/**
 * @file
 *
 * @brief CORE Mutex API
 *
 * This include file contains all the constants and structures associated with
 * the Mutex Handler.  A mutex is an enhanced version of the standard Dijkstra
 * binary semaphore used to provide synchronization and mutual exclusion
 * capabilities.
 */

/*
 *  COPYRIGHT (c) 1989-2011.
 *  On-Line Applications Research Corporation (OAR).
 *
 *  The license and distribution terms for this file may be
 *  found in the file LICENSE in this distribution or at
 *  http://www.rtems.com/license/LICENSE.
 */

#ifndef _RTEMS_SCORE_COREMUTEX_H
#define _RTEMS_SCORE_COREMUTEX_H

#include <rtems/score/thread.h>
#include <rtems/score/threadq.h>
#include <rtems/score/priority.h>
#include <rtems/score/watchdog.h>
#include <rtems/score/interr.h>
#include <rtems/score/sysstate.h>

#ifdef __cplusplus
extern "C" {
#endif

/**
 *  @defgroup ScoreMutex Mutex Handler
 *
 *  @ingroup Score
 *
 *  This handler encapsulates functionality which provides the foundation
 *  Mutex services used in all of the APIs supported by RTEMS.

Raw data:
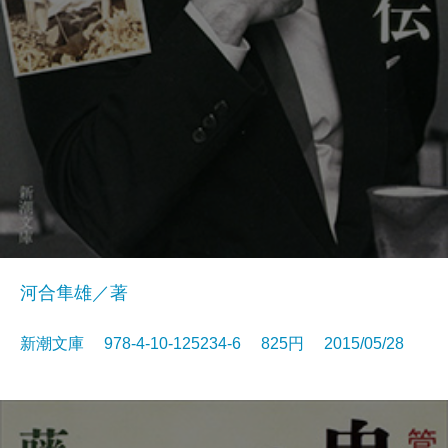
河合隼雄／著
新潮文庫 978-4-10-125234-6 825円 2015/05/28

Explore the material:
1. Name every header file that the mutex header above brings in with an #include directive.
2. Write the next part of the mutex header, picking up right after its final line.
The listing above comes from a source separate from the mutex header.

Results by task:
1.
rtems/score/thread.h
rtems/score/threadq.h
rtems/score/priority.h
rtems/score/watchdog.h
rtems/score/interr.h
rtems/score/sysstate.h

2.
 */
/**@{*/

/**
 *  @brief The blocking disciplines for a mutex.
 *
 *  This enumerated type defines the blocking disciplines for a mutex.
 */
typedef enum {
  /** This specifies that threads will wait for the mutex in FIFO order. */
  CORE_MUTEX_DISCIPLINES_FIFO,
  /** This specifies that threads will wait for the mutex in priority order.  */
  CORE_MUTEX_DISCIPLINES_PRIORITY,
  /** This specifies that threads will wait for the mutex in priority order.
   *  Additionally, the Priority Inheritance Protocol will be in effect.
   */
  CORE_MUTEX_DISCIPLINES_PRIORITY_INHERIT,
  /** This specifies that threads will wait for the mutex in priority order.
   *  Additionally, the Priority Ceiling Protocol will be in effect.
   */
  CORE_MUTEX_DISCIPLINES_PRIORITY_CEILING
}   CORE_mutex_Disciplines;

/**
 *  @brief The possible behaviors for lock nesting.
 *
 *  This enumerated type defines the possible behaviors for
 *  lock nesting.
 */
typedef enum {
  /**
   *    This sequence has no blocking or errors:
   *
   *         + lock(m)
   *         + lock(m)
   *         + unlock(m)
   *         + unlock(m)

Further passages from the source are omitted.